START Selected passage

Alternatively, we could have a personalized length $L = 3$ and an output length $L_{\text{out}} = 5$.

:::{image} _static/pad.svg
:alt: Personalized data that is too short is padded with personalized data to the desired length.
:align: center
:width: 150
:::

In this case, the personalized data is padded **with more personalized data** to the desired length.

:::{important}
[`Datasets`](api.md#genvarloader.Dataset) have a maximum fixed output length! The BED file given to [`gvl.write()`](api.md#genvarloader.write) specifies what data should exist in the [`Dataset`](api.md#genvarloader.Dataset) -- data outside of those regions cannot be generated by the [`Dataset`](api.md#genvarloader.Dataset)! This means the output length must be no more than the smallest region in the [`Dataset`](api.md#genvarloader.Dataset). i.e. $L_{\text{out}} \le \min(|\text{regions}|)$. However, [`Datasets`](api.md#genvarloader.Dataset) support jitter so the data in the [`Dataset`](api.md#genvarloader.Dataset) actually correspond to regions that have been expanded by `max_jitter` on either side. Thus, the full constraint on output length is:

$$L_{\text{out}} + 2 j \le \min(|\text{regions}|) + 2 j_{\text{max}}$$

where $j$ is the current jitter and $j_{\text{max}}$ is the maximum jitter allowed by the [`Dataset`](api.md#genvarloader.Dataset). If you try to use a value greater than this the [`Dataset`](api.md#genvarloader.Dataset) will raise an error.
:::

END Selected passage

Please answer these questions about the passage on output length above.
1. In the case shown, what is too-short personalized data padded with?
2. What does the BED file given to `gvl.write()` specify?
3. What happens if a value greater than the stated constraint is used?

START Given information

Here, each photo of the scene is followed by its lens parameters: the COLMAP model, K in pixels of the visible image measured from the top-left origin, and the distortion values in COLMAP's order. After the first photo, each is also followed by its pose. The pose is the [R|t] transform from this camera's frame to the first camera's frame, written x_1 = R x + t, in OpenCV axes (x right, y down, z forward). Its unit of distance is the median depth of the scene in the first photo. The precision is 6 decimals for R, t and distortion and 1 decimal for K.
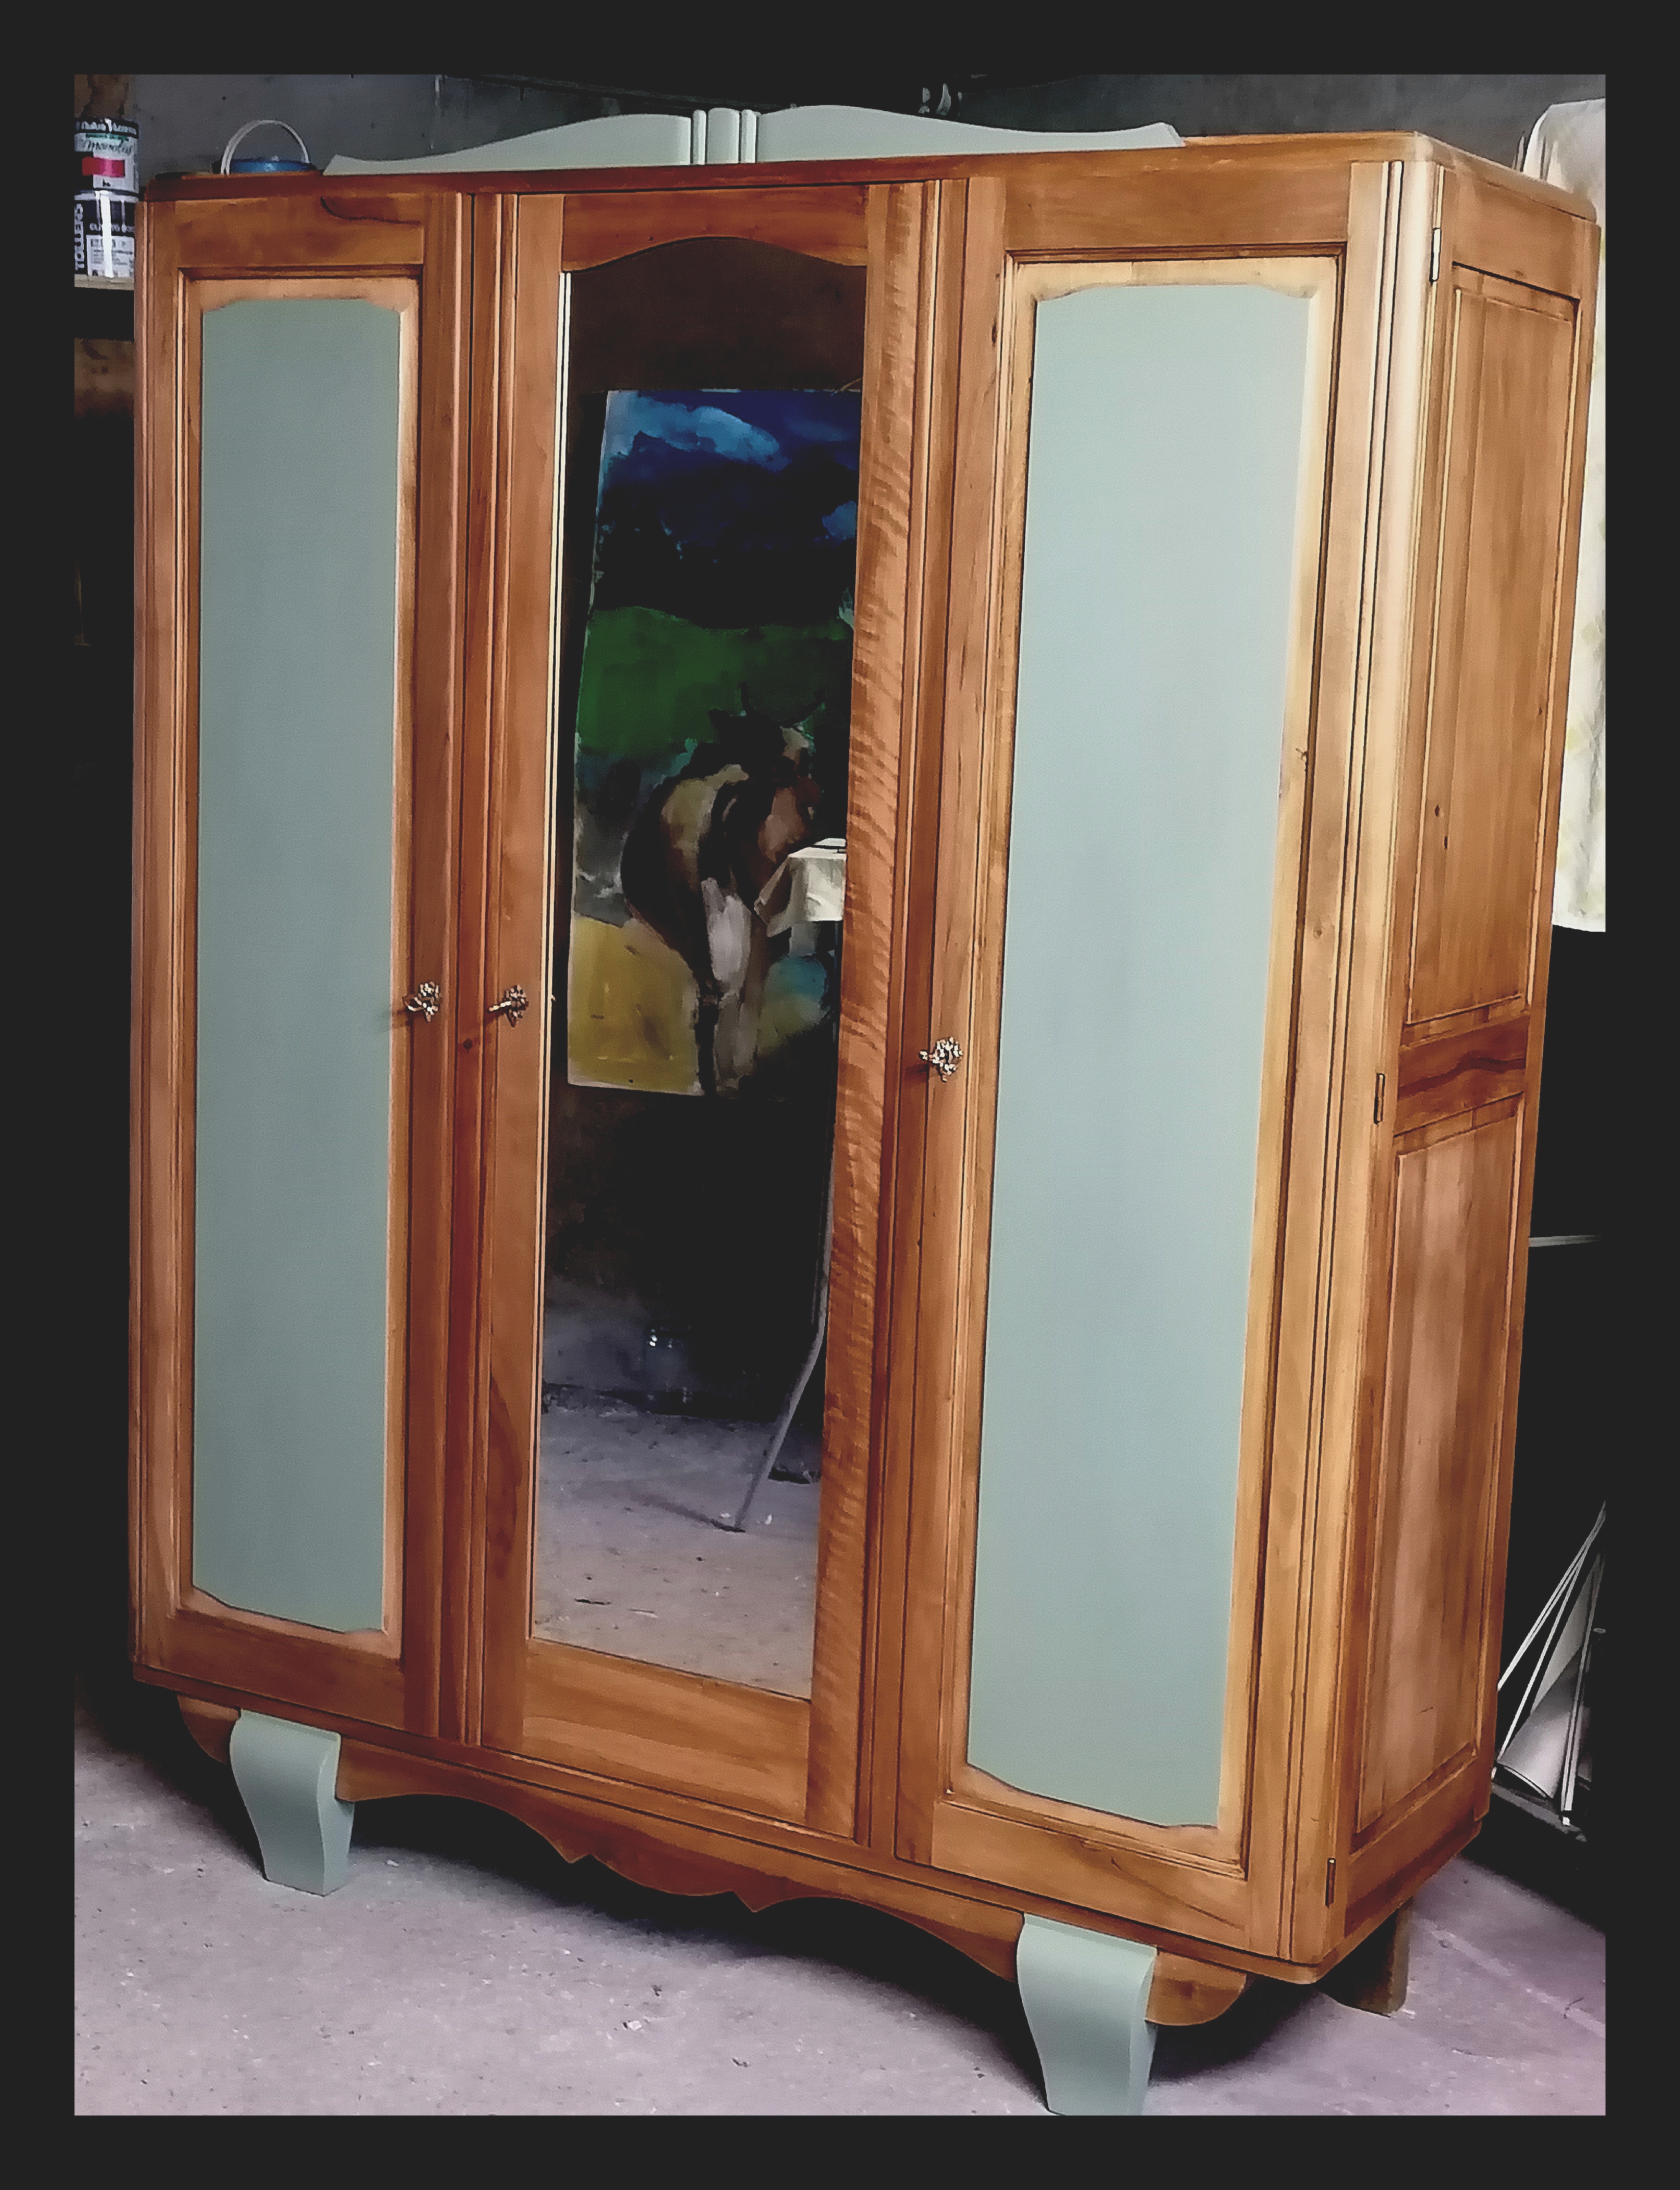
lens RADIAL K [[3329.1, 0, 841.9], [0, 3329.1, 1093.2], [0, 0, 1]] dist [0.052082, 0.000000]
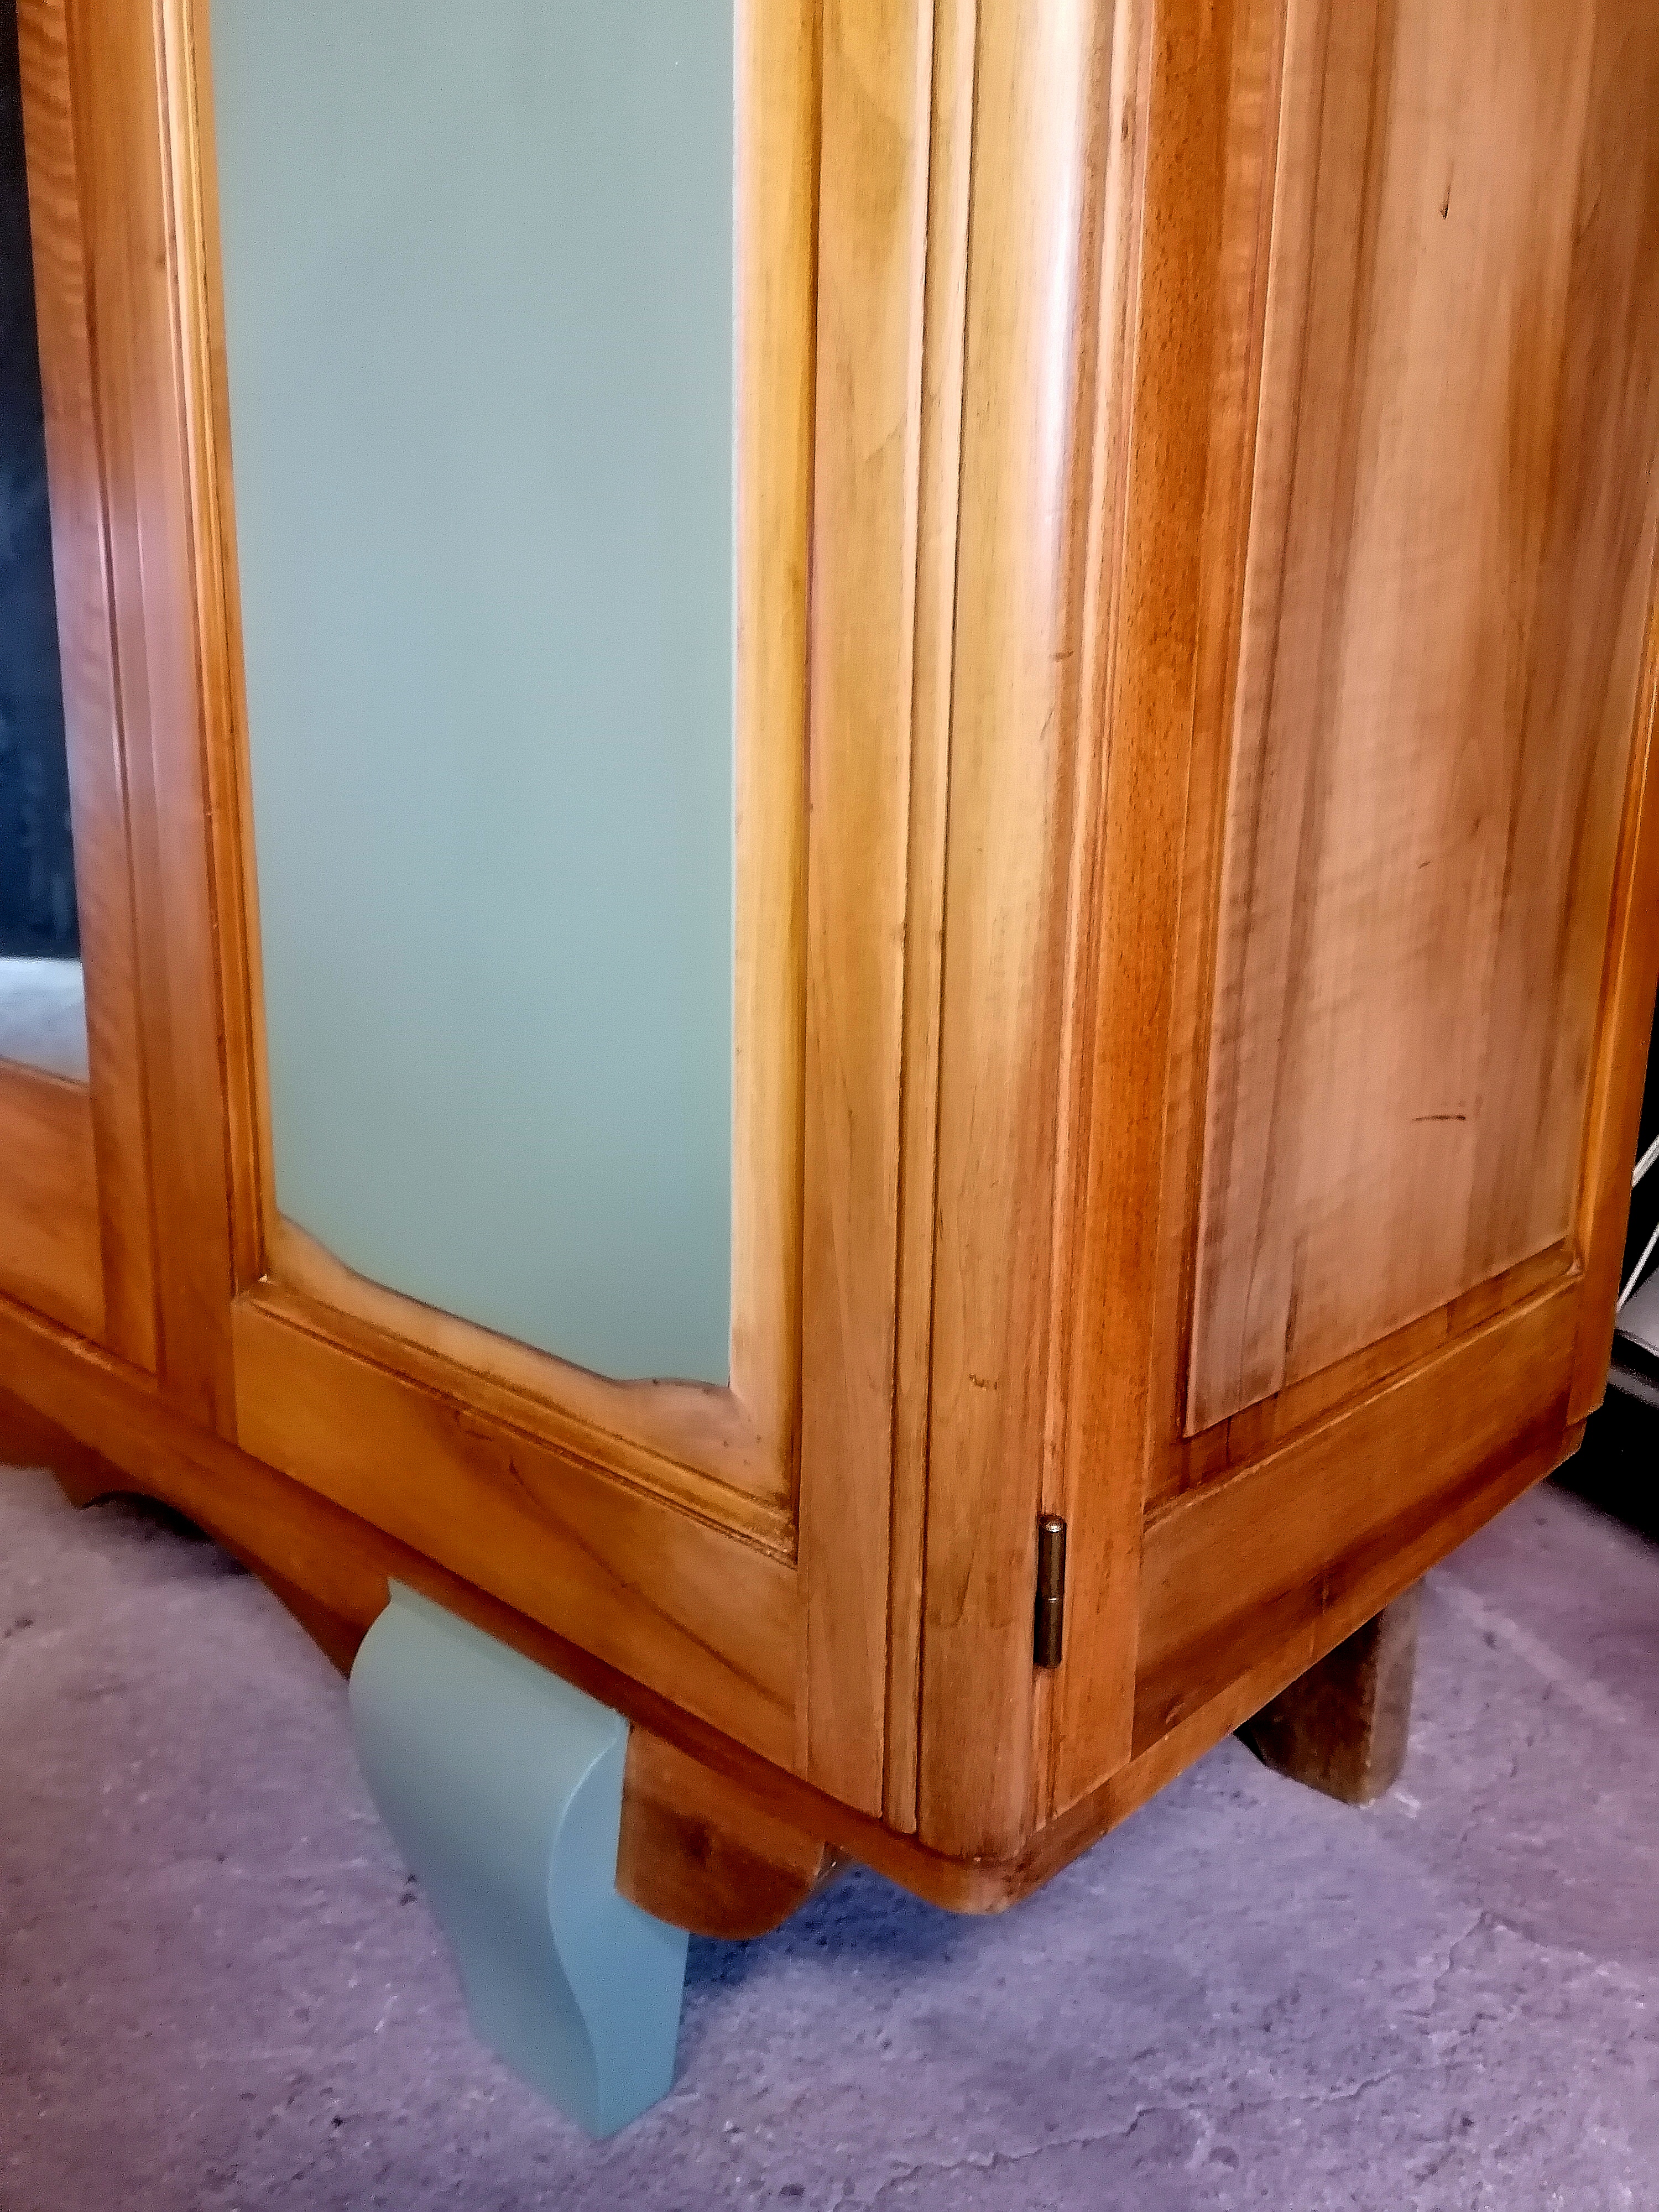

END Given information

### [Solution to this exercise]
1. More personalized data.
2. What data should exist in the `Dataset`.
3. The `Dataset` will raise an error.